:: WHAT IS BEING ASKED ::
Retype the entries exactly; omit all pictures.

[Stored items from a collection]
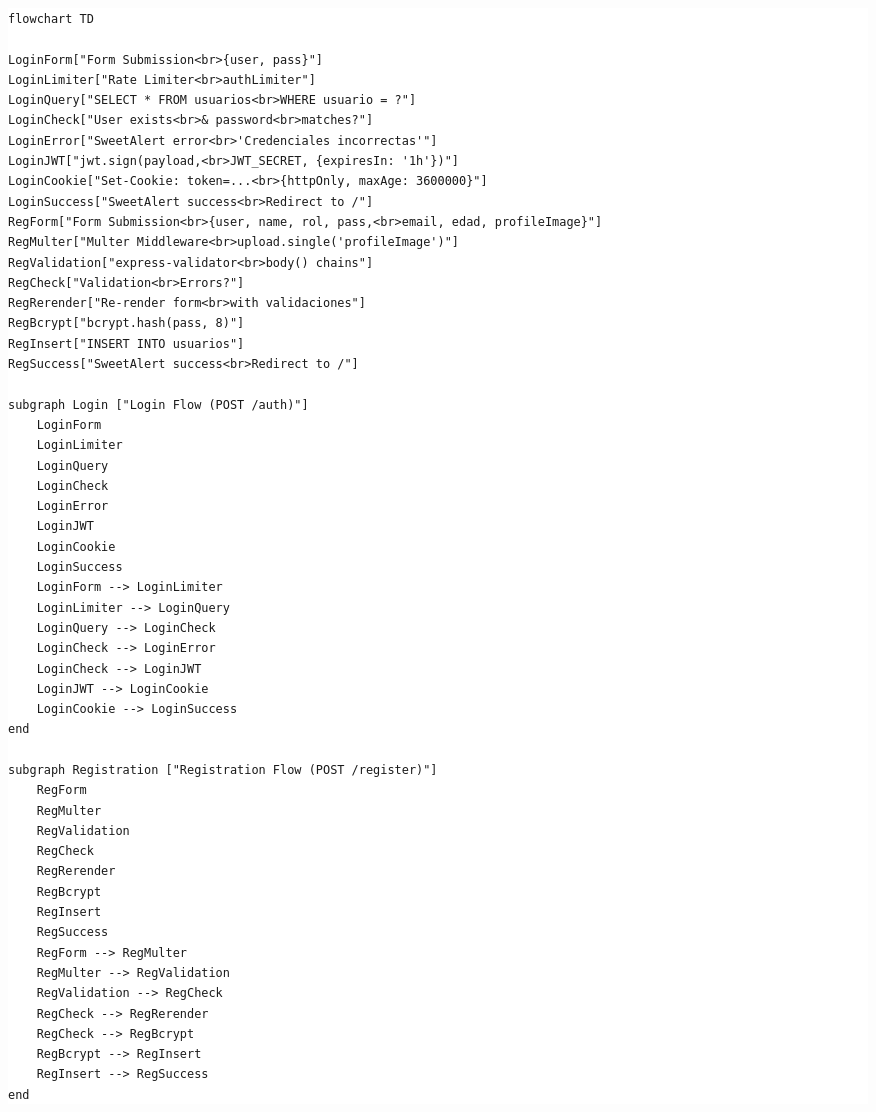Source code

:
 ```mermaid
flowchart TD

LoginForm["Form Submission<br>{user, pass}"]
LoginLimiter["Rate Limiter<br>authLimiter"]
LoginQuery["SELECT * FROM usuarios<br>WHERE usuario = ?"]
LoginCheck["User exists<br>& password<br>matches?"]
LoginError["SweetAlert error<br>'Credenciales incorrectas'"]
LoginJWT["jwt.sign(payload,<br>JWT_SECRET, {expiresIn: '1h'})"]
LoginCookie["Set-Cookie: token=...<br>{httpOnly, maxAge: 3600000}"]
LoginSuccess["SweetAlert success<br>Redirect to /"]
RegForm["Form Submission<br>{user, name, rol, pass,<br>email, edad, profileImage}"]
RegMulter["Multer Middleware<br>upload.single('profileImage')"]
RegValidation["express-validator<br>body() chains"]
RegCheck["Validation<br>Errors?"]
RegRerender["Re-render form<br>with validaciones"]
RegBcrypt["bcrypt.hash(pass, 8)"]
RegInsert["INSERT INTO usuarios"]
RegSuccess["SweetAlert success<br>Redirect to /"]

subgraph Login ["Login Flow (POST /auth)"]
    LoginForm
    LoginLimiter
    LoginQuery
    LoginCheck
    LoginError
    LoginJWT
    LoginCookie
    LoginSuccess
    LoginForm --> LoginLimiter
    LoginLimiter --> LoginQuery
    LoginQuery --> LoginCheck
    LoginCheck --> LoginError
    LoginCheck --> LoginJWT
    LoginJWT --> LoginCookie
    LoginCookie --> LoginSuccess
end

subgraph Registration ["Registration Flow (POST /register)"]
    RegForm
    RegMulter
    RegValidation
    RegCheck
    RegRerender
    RegBcrypt
    RegInsert
    RegSuccess
    RegForm --> RegMulter
    RegMulter --> RegValidation
    RegValidation --> RegCheck
    RegCheck --> RegRerender
    RegCheck --> RegBcrypt
    RegBcrypt --> RegInsert
    RegInsert --> RegSuccess
end
```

:: THE COMPLETED TASK ::
Source code

:
 ```mermaid
flowchart TD

LoginForm["Form Submission<br>{user, pass}"]
LoginLimiter["Rate Limiter<br>authLimiter"]
LoginQuery["SELECT * FROM usuarios<br>WHERE usuario = ?"]
LoginCheck["User exists<br>& password<br>matches?"]
LoginError["SweetAlert error<br>'Credenciales incorrectas'"]
LoginJWT["jwt.sign(payload,<br>JWT_SECRET, {expiresIn: '1h'})"]
LoginCookie["Set-Cookie: token=...<br>{httpOnly, maxAge: 3600000}"]
LoginSuccess["SweetAlert success<br>Redirect to /"]
RegForm["Form Submission<br>{user, name, rol, pass,<br>email, edad, profileImage}"]
RegMulter["Multer Middleware<br>upload.single('profileImage')"]
RegValidation["express-validator<br>body() chains"]
RegCheck["Validation<br>Errors?"]
RegRerender["Re-render form<br>with validaciones"]
RegBcrypt["bcrypt.hash(pass, 8)"]
RegInsert["INSERT INTO usuarios"]
RegSuccess["SweetAlert success<br>Redirect to /"]

subgraph Login ["Login Flow (POST /auth)"]
    LoginForm
    LoginLimiter
    LoginQuery
    LoginCheck
    LoginError
    LoginJWT
    LoginCookie
    LoginSuccess
    LoginForm --> LoginLimiter
    LoginLimiter --> LoginQuery
    LoginQuery --> LoginCheck
    LoginCheck --> LoginError
    LoginCheck --> LoginJWT
    LoginJWT --> LoginCookie
    LoginCookie --> LoginSuccess
end

subgraph Registration ["Registration Flow (POST /register)"]
    RegForm
    RegMulter
    RegValidation
    RegCheck
    RegRerender
    RegBcrypt
    RegInsert
    RegSuccess
    RegForm --> RegMulter
    RegMulter --> RegValidation
    RegValidation --> RegCheck
    RegCheck --> RegRerender
    RegCheck --> RegBcrypt
    RegBcrypt --> RegInsert
    RegInsert --> RegSuccess
end
```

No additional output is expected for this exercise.